In our first article, continuing our ongoing series updating our readers on recent developments in biblical studies, Jennifer Dines considers the Book of the Twelve (often better-known by Augustine’s title of ‘the Minor Prophets’). She offers a fascinating and wide-ranging critical survey of different recent attempts to explain the existence of this collection and how it should be read, both diachronic (with their attempt to reconstruct the stages of its historical development) and synchronic (including canonical readings and reader-response approaches).

Sean Ryan’s article is an intriguing exploration of continuities between the angelic liturgy as described in the Songs of the Sabbath Sacrifice (found at both Qumran and Masada) and the scenes of heavenly worship found in the Apocalypse. For all their differences, Ryan has detected some striking similarities: not least, their shared visualisation of the heavenly realm as the interior of a celestial temple re-imagined as a living, animate structure of praise, and the prominence of the number seven as an organising principle. This suggestive article points the way to further research into the liturgical background and reception of the Book of Revelation.

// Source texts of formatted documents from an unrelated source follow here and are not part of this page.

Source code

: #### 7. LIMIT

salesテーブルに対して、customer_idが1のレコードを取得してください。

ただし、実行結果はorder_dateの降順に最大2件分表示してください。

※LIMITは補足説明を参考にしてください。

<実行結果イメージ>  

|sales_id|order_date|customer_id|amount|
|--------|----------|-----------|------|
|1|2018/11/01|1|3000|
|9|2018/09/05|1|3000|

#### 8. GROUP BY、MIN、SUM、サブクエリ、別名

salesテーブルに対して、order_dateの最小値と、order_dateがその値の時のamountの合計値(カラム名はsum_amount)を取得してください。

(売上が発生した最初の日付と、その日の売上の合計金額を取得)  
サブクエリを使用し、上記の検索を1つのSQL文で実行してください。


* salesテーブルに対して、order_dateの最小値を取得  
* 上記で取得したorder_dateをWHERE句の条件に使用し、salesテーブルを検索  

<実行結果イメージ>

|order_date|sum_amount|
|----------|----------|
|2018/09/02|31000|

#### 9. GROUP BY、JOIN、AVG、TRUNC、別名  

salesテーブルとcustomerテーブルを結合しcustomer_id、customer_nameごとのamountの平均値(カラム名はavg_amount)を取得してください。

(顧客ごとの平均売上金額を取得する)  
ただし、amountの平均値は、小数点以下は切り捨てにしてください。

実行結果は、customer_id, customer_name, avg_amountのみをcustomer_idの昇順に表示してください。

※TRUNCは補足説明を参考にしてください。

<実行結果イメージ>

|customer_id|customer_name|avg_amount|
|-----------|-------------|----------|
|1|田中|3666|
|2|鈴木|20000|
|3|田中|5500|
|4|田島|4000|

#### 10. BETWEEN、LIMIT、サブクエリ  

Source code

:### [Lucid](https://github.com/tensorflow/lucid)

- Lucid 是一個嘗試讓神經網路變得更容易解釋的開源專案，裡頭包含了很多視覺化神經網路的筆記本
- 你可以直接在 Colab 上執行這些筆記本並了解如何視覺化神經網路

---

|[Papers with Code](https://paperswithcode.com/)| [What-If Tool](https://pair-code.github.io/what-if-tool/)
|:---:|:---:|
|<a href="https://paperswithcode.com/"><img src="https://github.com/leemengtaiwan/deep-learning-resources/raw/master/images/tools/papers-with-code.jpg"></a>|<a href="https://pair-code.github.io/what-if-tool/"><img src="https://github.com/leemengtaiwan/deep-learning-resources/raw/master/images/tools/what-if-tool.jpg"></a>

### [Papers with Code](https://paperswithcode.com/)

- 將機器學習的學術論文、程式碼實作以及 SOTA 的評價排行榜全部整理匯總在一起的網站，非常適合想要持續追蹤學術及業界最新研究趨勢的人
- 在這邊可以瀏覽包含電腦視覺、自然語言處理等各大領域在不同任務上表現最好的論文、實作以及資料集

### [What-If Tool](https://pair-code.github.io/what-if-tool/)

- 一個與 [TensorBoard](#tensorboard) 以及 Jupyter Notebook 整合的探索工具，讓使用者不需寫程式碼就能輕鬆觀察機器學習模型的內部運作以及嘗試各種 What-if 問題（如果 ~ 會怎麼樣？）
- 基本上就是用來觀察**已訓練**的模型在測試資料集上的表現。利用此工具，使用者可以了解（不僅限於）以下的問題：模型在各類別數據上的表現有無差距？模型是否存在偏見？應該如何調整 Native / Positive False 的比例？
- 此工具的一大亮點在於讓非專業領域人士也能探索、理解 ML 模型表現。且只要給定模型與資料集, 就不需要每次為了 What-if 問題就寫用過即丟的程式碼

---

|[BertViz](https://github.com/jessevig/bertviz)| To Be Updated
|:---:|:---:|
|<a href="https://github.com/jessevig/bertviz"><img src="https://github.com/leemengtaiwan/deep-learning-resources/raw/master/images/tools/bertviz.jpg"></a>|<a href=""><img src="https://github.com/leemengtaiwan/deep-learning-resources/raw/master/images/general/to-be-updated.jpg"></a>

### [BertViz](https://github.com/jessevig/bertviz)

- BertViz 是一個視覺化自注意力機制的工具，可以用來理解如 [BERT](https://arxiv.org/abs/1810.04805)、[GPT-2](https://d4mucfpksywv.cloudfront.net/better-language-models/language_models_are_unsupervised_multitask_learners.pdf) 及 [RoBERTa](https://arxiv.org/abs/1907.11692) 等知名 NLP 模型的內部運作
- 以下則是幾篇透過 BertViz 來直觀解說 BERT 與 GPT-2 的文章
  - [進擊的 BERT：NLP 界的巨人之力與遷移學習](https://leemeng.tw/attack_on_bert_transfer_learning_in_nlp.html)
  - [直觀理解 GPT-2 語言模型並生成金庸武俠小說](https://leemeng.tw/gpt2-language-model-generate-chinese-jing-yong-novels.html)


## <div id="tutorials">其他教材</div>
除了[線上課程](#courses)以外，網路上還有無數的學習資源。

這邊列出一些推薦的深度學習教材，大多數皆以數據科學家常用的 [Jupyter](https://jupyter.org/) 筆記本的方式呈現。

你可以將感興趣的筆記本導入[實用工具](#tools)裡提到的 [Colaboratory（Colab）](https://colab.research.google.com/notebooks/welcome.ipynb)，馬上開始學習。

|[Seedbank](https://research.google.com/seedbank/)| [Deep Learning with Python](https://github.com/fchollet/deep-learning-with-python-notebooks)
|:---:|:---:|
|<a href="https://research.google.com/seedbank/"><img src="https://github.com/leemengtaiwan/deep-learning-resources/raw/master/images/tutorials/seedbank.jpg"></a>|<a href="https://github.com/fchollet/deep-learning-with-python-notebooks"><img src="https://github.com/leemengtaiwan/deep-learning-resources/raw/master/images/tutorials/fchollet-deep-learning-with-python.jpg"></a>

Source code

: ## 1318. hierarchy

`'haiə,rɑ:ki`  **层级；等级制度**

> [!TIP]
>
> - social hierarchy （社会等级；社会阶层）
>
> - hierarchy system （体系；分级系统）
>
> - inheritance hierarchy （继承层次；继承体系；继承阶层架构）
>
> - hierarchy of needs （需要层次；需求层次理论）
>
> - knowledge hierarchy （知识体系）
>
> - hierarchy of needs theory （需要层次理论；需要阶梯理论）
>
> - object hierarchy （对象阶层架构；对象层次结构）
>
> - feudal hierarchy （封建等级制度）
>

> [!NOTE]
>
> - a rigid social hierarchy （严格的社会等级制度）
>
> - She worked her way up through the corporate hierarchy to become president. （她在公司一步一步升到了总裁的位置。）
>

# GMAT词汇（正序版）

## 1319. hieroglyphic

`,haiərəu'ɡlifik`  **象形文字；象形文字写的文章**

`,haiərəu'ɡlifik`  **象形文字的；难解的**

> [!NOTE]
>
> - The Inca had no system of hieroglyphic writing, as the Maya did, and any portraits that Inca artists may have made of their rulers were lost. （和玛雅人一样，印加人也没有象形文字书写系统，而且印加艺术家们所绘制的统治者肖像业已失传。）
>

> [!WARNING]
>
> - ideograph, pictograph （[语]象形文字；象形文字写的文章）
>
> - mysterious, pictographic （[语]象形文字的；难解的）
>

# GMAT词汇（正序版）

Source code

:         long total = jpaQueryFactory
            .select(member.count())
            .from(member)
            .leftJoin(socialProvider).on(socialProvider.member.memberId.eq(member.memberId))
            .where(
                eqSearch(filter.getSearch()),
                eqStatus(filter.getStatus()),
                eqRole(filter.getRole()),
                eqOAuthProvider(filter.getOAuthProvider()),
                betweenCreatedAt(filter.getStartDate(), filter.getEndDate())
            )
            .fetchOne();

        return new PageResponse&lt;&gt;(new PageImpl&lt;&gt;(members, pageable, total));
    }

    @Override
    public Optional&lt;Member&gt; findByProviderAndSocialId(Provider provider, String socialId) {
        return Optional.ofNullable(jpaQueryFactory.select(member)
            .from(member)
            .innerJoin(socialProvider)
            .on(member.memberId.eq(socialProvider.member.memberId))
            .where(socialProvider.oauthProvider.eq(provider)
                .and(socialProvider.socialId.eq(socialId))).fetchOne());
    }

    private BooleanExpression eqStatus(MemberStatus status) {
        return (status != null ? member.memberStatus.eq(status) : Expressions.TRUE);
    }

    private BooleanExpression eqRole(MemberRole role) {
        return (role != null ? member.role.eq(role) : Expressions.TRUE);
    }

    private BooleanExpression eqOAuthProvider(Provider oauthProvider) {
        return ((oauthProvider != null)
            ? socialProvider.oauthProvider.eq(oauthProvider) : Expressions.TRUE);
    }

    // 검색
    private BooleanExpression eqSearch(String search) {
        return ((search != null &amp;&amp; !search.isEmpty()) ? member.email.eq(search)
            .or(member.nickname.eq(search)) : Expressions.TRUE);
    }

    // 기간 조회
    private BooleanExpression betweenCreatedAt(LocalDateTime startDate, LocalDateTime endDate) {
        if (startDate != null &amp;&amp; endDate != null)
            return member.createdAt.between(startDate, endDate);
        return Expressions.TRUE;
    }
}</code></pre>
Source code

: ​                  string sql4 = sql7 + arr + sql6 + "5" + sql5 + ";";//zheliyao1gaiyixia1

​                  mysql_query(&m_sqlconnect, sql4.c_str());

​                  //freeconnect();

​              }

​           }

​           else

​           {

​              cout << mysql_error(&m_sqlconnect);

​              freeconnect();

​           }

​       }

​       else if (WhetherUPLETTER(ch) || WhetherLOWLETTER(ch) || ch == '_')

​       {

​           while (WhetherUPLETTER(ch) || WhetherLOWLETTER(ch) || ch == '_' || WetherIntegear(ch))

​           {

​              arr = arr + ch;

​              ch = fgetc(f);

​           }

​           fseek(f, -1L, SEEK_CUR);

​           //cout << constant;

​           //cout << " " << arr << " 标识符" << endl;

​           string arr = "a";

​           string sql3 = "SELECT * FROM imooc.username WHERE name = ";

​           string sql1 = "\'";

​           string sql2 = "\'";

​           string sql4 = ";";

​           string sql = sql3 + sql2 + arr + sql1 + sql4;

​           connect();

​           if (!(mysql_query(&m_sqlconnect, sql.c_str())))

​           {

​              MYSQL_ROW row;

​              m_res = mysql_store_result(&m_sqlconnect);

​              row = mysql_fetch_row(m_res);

In our final article, Matthew van Duyvenbode offers further reflections on Pope Benedict’s Apostolic Exhortation Verbum Domini, produced following the Synod of Bishops on the Word of God. Building on his work with Bible Society and his extensive knowledge of projects aimed at bridging the gap between scriptural engagement and contemporary culture, his particular focus is on the final section of the document: ‘the Word for the World’ (Verbum Mundo). He sets out four qualities or ‘hallmarks’ which should characterise a faithful sharing of the word of scripture in a missional context.